I pretty much slammed Davenport's system in a thread called "Tigers winning percentage inflated?" at fanhome.com. It retrospect I was probably a little too harsh on him, but I was appalled that someone who I thought had access to game level data wasn't taking advantage of it. Rob Neyer isn't any better and I KNOW he has access to game level data, but he still uses the pyth with seasonally aggregated data. All the others I have seen that use event data such as hits seem to use seasonally aggragated data. The problem appears to be that there is no current and up to date source that has game level data with hits that people can use to build better models. Once a source such as this becomes available, Davenport's 1st and 2nd order winning percentage models will be truly obsolete.

Posted 1:30 a.m., September 15, 2003 (#11) - Brad
You didn't 'slam' his 3rd order win percentages; you were publicly humiliated. Davenport's goal is purely predictive, making aggregation perfectly acceptable, since hitting events are, in general, relatively independent of one another.
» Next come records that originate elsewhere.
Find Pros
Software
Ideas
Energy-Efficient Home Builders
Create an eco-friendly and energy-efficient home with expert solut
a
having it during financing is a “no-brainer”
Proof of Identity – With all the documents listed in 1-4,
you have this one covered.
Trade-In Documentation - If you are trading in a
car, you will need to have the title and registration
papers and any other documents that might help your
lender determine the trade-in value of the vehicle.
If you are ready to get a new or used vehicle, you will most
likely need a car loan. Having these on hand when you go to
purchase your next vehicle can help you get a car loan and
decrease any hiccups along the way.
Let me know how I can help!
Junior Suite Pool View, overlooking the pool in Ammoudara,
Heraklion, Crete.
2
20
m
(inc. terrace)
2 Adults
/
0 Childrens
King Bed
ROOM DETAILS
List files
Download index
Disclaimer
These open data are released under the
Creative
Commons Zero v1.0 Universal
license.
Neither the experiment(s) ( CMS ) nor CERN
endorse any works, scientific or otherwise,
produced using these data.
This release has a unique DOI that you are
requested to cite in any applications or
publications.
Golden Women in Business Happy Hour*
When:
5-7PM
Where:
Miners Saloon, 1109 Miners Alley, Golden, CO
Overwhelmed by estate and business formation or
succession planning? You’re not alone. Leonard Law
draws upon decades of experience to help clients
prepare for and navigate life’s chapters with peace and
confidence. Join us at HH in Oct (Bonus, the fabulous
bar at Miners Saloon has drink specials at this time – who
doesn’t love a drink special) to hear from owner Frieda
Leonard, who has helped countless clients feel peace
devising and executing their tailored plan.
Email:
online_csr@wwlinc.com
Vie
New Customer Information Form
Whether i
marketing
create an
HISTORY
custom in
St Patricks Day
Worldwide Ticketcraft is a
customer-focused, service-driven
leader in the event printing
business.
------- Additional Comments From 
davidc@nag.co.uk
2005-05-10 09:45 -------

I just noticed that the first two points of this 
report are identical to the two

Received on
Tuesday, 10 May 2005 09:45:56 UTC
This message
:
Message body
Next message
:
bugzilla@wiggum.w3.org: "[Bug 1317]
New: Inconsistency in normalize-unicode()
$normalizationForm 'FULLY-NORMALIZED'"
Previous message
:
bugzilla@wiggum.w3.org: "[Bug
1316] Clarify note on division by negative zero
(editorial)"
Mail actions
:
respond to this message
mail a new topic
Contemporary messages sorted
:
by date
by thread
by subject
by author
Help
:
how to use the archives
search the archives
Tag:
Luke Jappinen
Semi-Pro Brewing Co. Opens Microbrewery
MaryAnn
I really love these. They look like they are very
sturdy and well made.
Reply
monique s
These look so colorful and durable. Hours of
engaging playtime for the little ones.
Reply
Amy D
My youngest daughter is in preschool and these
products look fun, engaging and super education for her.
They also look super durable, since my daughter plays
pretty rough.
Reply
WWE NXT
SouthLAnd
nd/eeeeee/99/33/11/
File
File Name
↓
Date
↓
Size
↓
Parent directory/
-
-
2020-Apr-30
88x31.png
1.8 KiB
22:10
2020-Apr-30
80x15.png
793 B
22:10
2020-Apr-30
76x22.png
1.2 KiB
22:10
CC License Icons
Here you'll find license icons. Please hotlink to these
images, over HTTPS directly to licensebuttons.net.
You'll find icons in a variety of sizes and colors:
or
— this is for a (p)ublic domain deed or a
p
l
Posted 1:08 p.m., September 16, 2003 (#12) - David H
Does anyone have any ideas on what exponent to use in the Jai-Alai formula, if .4 doesn't provide appropriate predictive winning percentages for baseball?

Posted 5:25 p.m., September 17, 2003 (#13) - tangotiger
That Jai Alai equation makes no sense from what I'm looking at.

Plug in a .600 team against a .500 team, and the result SHOULD be .600, but it is nowhere close to that.

As it stands now, the best method to use is the Odds Ratio method. Maybe I'll put up a Javascript program so that people can use it.